:: Records shown ::
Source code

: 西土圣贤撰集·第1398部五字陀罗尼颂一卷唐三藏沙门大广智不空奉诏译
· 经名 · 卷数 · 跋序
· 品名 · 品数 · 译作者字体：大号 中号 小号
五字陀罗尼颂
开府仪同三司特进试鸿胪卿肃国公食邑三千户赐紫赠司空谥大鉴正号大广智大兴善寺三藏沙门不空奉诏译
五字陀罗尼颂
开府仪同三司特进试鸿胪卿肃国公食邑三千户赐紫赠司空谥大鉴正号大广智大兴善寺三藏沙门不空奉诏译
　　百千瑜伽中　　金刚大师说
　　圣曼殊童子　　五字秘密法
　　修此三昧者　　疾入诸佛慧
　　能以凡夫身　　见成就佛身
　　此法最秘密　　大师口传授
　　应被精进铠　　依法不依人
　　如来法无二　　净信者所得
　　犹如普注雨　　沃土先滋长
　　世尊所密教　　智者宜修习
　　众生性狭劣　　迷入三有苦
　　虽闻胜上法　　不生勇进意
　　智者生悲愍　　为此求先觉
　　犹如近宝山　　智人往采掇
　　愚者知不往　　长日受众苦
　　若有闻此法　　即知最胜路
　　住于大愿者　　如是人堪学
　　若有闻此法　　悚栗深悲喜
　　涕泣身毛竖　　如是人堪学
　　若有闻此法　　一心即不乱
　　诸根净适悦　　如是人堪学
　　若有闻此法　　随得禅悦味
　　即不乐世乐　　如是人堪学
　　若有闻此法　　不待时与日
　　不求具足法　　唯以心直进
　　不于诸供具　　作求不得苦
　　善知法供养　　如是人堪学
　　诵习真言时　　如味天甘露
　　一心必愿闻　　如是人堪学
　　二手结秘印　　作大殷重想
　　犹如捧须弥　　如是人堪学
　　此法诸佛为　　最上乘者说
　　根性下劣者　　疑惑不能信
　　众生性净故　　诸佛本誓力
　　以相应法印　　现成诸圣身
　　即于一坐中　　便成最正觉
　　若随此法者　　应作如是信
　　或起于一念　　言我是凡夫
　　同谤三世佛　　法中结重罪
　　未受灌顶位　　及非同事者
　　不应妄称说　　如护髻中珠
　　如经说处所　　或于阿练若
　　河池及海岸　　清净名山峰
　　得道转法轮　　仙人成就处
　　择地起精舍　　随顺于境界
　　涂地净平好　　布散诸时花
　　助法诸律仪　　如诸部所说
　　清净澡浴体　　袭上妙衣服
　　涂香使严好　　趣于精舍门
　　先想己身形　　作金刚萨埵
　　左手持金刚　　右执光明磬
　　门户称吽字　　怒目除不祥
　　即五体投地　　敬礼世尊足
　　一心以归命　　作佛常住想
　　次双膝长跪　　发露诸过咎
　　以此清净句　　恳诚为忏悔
:::
Exercise requirements: Gather every line of the listing above that contains the string "如是人堪学", and copy each such line out in full. Treat the match as case-sensitive.

The answer:
　　住于大愿者　　如是人堪学
　　涕泣身毛竖　　如是人堪学
　　诸根净适悦　　如是人堪学
　　即不乐世乐　　如是人堪学
　　善知法供养　　如是人堪学
　　一心必愿闻　　如是人堪学
　　犹如捧须弥　　如是人堪学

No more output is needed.